Projected delivery dates are proving unreliable. In 2025, 26% of expected capacity was delayed, and another 10% of projects pushed back their commercial operation dates. Given this track record, significant delays are anticipated for 2026 as well.

Hyperscalers Seek Independent Power Sources

The power supply squeeze is prompting hyperscalers to seek alternatives to relying solely on the traditional power grid. While grid-connected power remains the most common model, an increasing number of projects are incorporating on-site power sources or hybrid approaches. New Era Energy & Digital’s 7 GW project in New Mexico, for example, is large enough to justify its own dedicated power generation.

This shift is driven by shortages of power generation equipment, such as gas turbines, and the limitations of an aging grid infrastructure.

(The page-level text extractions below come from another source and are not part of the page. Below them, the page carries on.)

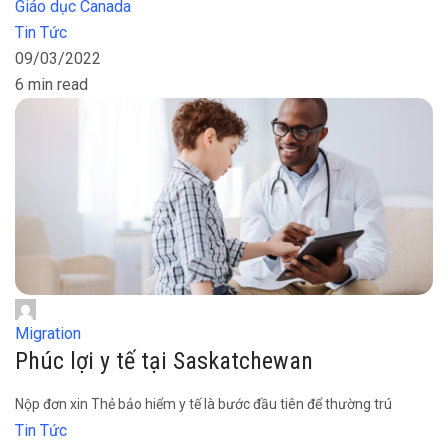
Giáo dục Canada
Tin Tức
09/03/2022
6 min read
Migration
Phúc lợi y tế tại Saskatchewan
Nộp đơn xin Thẻ bảo hiểm y tế là bước đầu tiên để thường trú
Tin Tức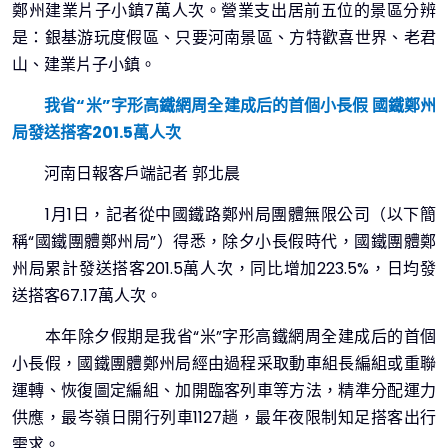
鄭州建業片子小鎮7萬人次。營業支出居前五位的景區分辨
是：銀基游玩度假區、只要河南景區、方特歡喜世界、老君
山、建業片子小鎮。
我省“米”字形高鐵網周全建成后的首個小長假 國鐵鄭州
局發送搭客201.5萬人次
河南日報客戶端記者 郭北晨
1月1日，記者從中國鐵路鄭州局團體無限公司（以下簡
稱“國鐵團體鄭州局”）得悉，除夕小長假時代，國鐵團體鄭
州局累計發送搭客201.5萬人次，同比增加223.5%，日均發
送搭客67.17萬人次。
本年除夕假期是我省“米”字形高鐵網周全建成后的首個
小長假，國鐵團體鄭州局經由過程采取動車組長編組或重聯
運轉、恢復圖定編組、加開臨客列車等方法，精準分配運力
供應，最岑嶺日開行列車1127趟，最年夜限制知足搭客出行
需求。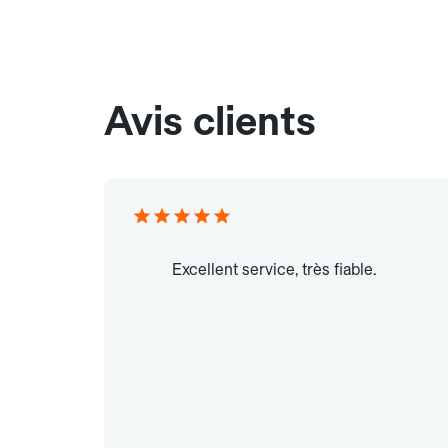
Avis clients
Excellent service, très fiable.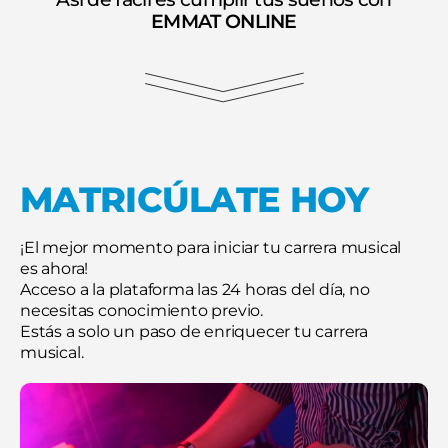
EMMAT ONLINE
MATRICÚLATE HOY
¡El mejor momento para iniciar tu carrera musical
es ahora!
Acceso a la plataforma las 24 horas del día, no
necesitas conocimiento previo.
Estás a solo un paso de enriquecer tu carrera
musical.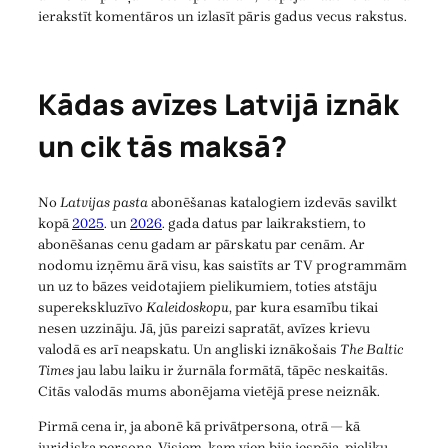
ierakstīt komentāros un izlasīt pāris gadus vecus rakstus.
Kādas avīzes Latvijā iznāk
un cik tās maksā?
No
Latvijas pasta
abonēšanas katalogiem izdevās savilkt
kopā
2025
. un
2026
. gada datus par laikrakstiem, to
abonēšanas cenu gadam ar pārskatu par cenām. Ar
nodomu izņēmu ārā visu, kas saistīts ar TV programmām
un uz to bāzes veidotajiem pielikumiem, toties atstāju
superekskluzīvo
Kaleidoskopu
, par kura esamību tikai
nesen uzzināju. Jā, jūs pareizi sapratāt, avīzes krievu
valodā es arī neapskatu. Un angliski iznākošais
The Baltic
Times
jau labu laiku ir žurnāla formātā, tāpēc neskaitās.
Citās valodās mums abonējama vietējā prese neiznāk.
Pirmā cena ir, ja abonē kā privātpersona, otrā — kā
juridiska persona. Visiem, kam vien bija iespēja, pieliku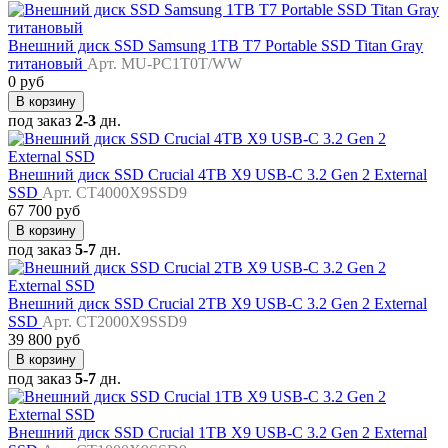
Внешний диск SSD Samsung 1TB T7 Portable SSD Titan Gray
титановый
Арт. MU-PC1T0T/WW
0 руб
В корзину
под заказ
2-3
дн.
Внешний диск SSD Crucial 4TB X9 USB-C 3.2 Gen 2 External
SSD
Арт. CT4000X9SSD9
67 700 руб
В корзину
под заказ
5-7
дн.
Внешний диск SSD Crucial 2TB X9 USB-C 3.2 Gen 2 External
SSD
Арт. CT2000X9SSD9
39 800 руб
В корзину
под заказ
5-7
дн.
Внешний диск SSD Crucial 1TB X9 USB-C 3.2 Gen 2 External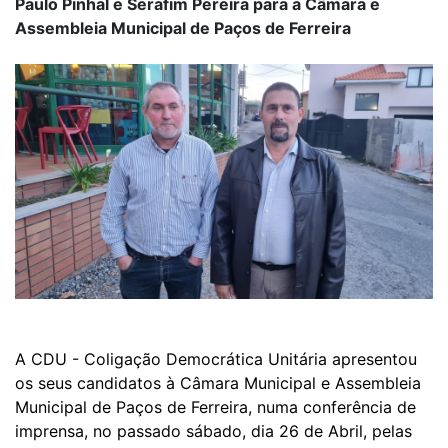
Paulo Pinhal e Serafim Pereira para a Câmara e
Assembleia Municipal de Paços de Ferreira
A CDU - Coligação Democrática Unitária apresentou
os seus candidatos à Câmara Municipal e Assembleia
Municipal de Paços de Ferreira, numa conferência de
imprensa, no passado sábado, dia 26 de Abril, pelas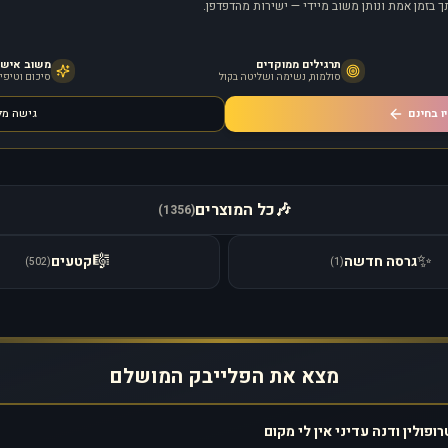
 בזמן אמת ונותן משוב מיידי — ישירות מהדפדפן.
תרגילים ממוקדים
משוב אישי מ
סולמות, נשימה ושליטה בקול
סיכום וטיפים
ו בחינם
גישה מ
🎶
כל המוצרים
)
1356
(
🎼
✨
גרסה חדשה
קטעים
)
502
(
)
1
(
מצא את הפלייבק המושלם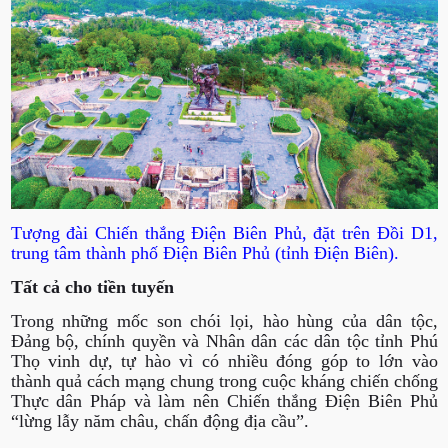
Tượng đài Chiến thắng Điện Biên Phủ, đặt trên Đồi D1,
trung tâm thành phố Điện Biên Phủ (tỉnh Điện Biên).
Tất cả cho tiền tuyến
Trong những mốc son chói lọi, hào hùng của dân tộc,
Đảng bộ, chính quyền và Nhân dân các dân tộc tỉnh Phú
Thọ vinh dự, tự hào vì có nhiều đóng góp to lớn vào
thành quả cách mạng chung trong cuộc kháng chiến chống
Thực dân Pháp và làm nên Chiến thắng Điện Biên Phủ
“lừng lẫy năm châu, chấn động địa cầu”.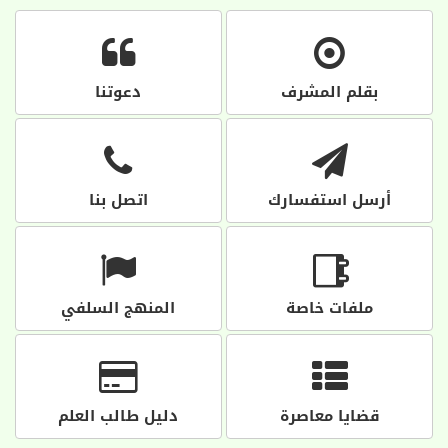
بقلم المشرف
دعوتنا
أرسل استفسارك
اتصل بنا
ملفات خاصة
المنهج السلفي
قضايا معاصرة
دليل طالب العلم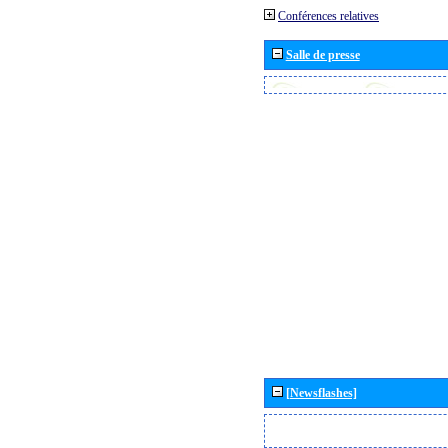
Conférences relatives
Salle de presse
[Newsflashes]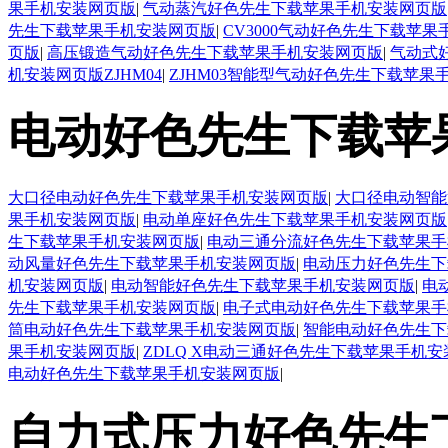
果手机安装网页版
|
气动蒸汽好色先生下载苹果手机安装网页版
先生下载苹果手机安装网页版
|
CV3000气动好色先生下载苹
页版
|
高压锻造气动好色先生下载苹果手机安装网页版
|
气动式
机安装网页版ZJHM04
|
ZJHM03智能型气动好色先生下载苹果
电动好色先生下载苹
大口径电动好色先生下载苹果手机安装网页版
|
大口径电动智能
果手机安装网页版
|
电动单座好色先生下载苹果手机安装网页版
生下载苹果手机安装网页版
|
电动三通分流好色先生下载苹果手
动风量好色先生下载苹果手机安装网页版
|
电动压力好色先生下
机安装网页版
|
电动智能好色先生下载苹果手机安装网页版
|
电
先生下载苹果手机安装网页版
|
电子式电动好色先生下载苹果手
筒电动好色先生下载苹果手机安装网页版
|
智能电动好色先生下
果手机安装网页版
|
ZDLQ X电动三通好色先生下载苹果手机
电动好色先生下载苹果手机安装网页版
|
自力式压力好色先生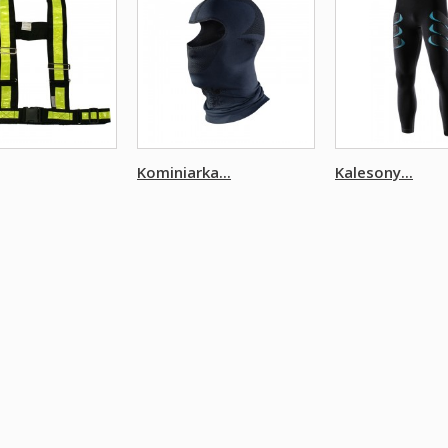
Kominiarka...
Kalesony...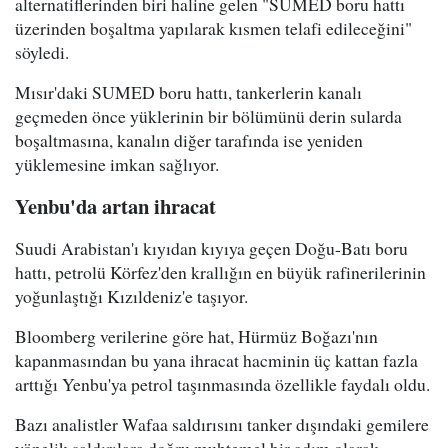
alternatiflerinden biri haline gelen "SUMED boru hattı
üzerinden boşaltma yapılarak kısmen telafi edileceğini"
söyledi.
Mısır'daki SUMED boru hattı, tankerlerin kanalı
geçmeden önce yüklerinin bir bölümünü derin sularda
boşaltmasına, kanalın diğer tarafında ise yeniden
yüklemesine imkan sağlıyor.
Yenbu'da artan ihracat
Suudi Arabistan'ı kıyıdan kıyıya geçen Doğu-Batı boru
hattı, petrolü Körfez'den krallığın en büyük rafinerilerinin
yoğunlaştığı Kızıldeniz'e taşıyor.
Bloomberg verilerine göre hat, Hürmüz Boğazı'nın
kapanmasından bu yana ihracat hacminin üç kattan fazla
arttığı Yenbu'ya petrol taşınmasında özellikle faydalı oldu.
Bazı analistler Wafaa saldırısını tanker dışındaki gemilere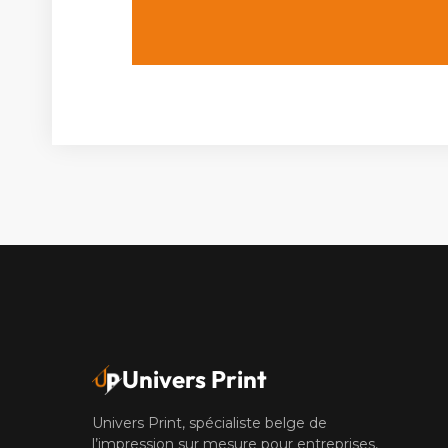
Univers Print
Univers Print, spécialiste belge de
l’impression sur mesure pour entreprises,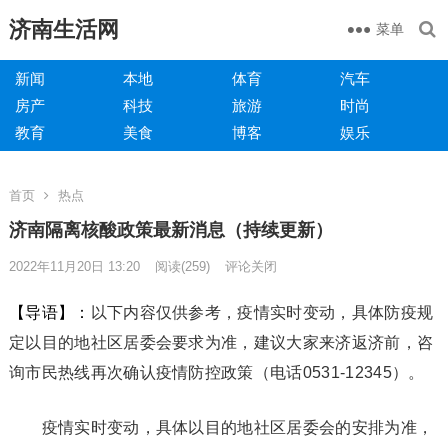
济南生活网
菜单
新闻
本地
体育
汽车
房产
科技
旅游
时尚
教育
美食
博客
娱乐
首页
热点
济南隔离核酸政策最新消息（持续更新）
2022年11月20日 13:20
阅读
(259)
评论关闭
【导语】：
以下内容仅供参考，疫情实时变动，具体防疫规
定以目的地社区居委会要求为准，建议大家来济返济前，咨
询市民热线再次确认疫情防控政策（电话0531-12345）。
疫情实时变动，具体以目的地社区居委会的安排为准，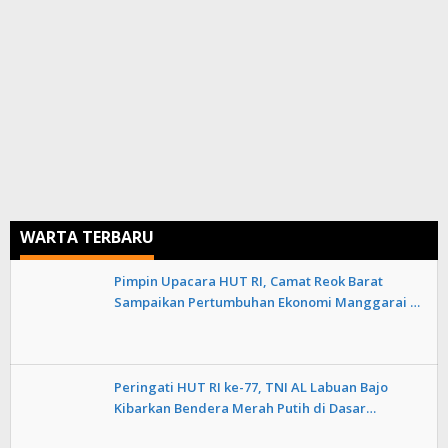
WARTA TERBARU
Pimpin Upacara HUT RI, Camat Reok Barat
Sampaikan Pertumbuhan Ekonomi Manggarai …
Peringati HUT RI ke-77, TNI AL Labuan Bajo
Kibarkan Bendera Merah Putih di Dasar…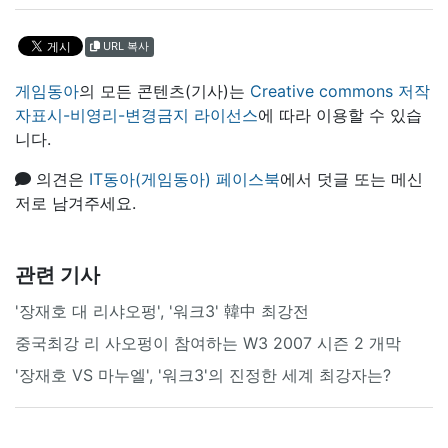
URL 복사
게임동아
의 모든 콘텐츠(기사)는
Creative commons 저작
자표시-비영리-변경금지 라이선스
에 따라 이용할 수 있습
니다.
의견은
IT동아(게임동아) 페이스북
에서 덧글 또는 메신
저로 남겨주세요.
관련 기사
'장재호 대 리샤오펑', '워크3' 韓中 최강전
중국최강 리 사오펑이 참여하는 W3 2007 시즌 2 개막
'장재호 VS 마누엘', '워크3'의 진정한 세계 최강자는?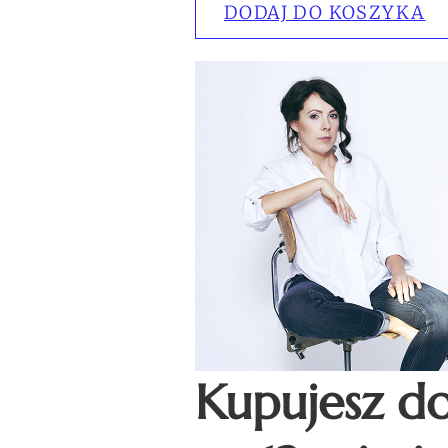
DODAJ DO KOSZYKA
Kupujesz d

Investment Shifts Towards Energy Solutions

Tech giants like Google and Meta are already investing heavily in renewable energy projects, including solar, wind, and nuclear, to power their operations. They are also supporting emerging technologies like Form Energy’s 100-hour battery through direct investments and collaborations with utilities.

Numerous startups are developing technologies to address the power challenge. Companies like Amperesand, DG Matrix, and Heron Power are focused on new power conversion technologies, while Camus, GridBeyond, and Texture are building software to optimize power flow management.

The Rise of Grid-Scale Batteries

Grid-scale batteries are poised for significant growth. The U.S. Energy Information Administration projects that the U.S. Will have nearly 65 GW of battery storage capacity by the end of 2026. Form Energy, for instance, is raising a $500 million round in anticipation of an initial public offering (IPO).

Underrated Tech: The Transformer

Beyond batteries, the humble transformer – a technology over 140 years old – is receiving renewed attention. Traditional transformers, built with iron and copper, are becoming too bulky for the increasing power demands of data centers. Investors are backing startups developing solid-state transformers, which use silicon-based power electronics to offer greater flexibility and potentially lower costs despite a higher initial price.

A Hedge Against an AI Bust?

While investments in battery and transformer companies are currently smaller than those in AI, they offer a potentially more stable investment opportunity. As electrification expands across various sectors, the demand for power will only increase, providing a hedge against a potential downturn in the AI market. The necessitate for reliable and scalable power infrastructure may ultimately prove to be a more secure investment than the AI boom itself.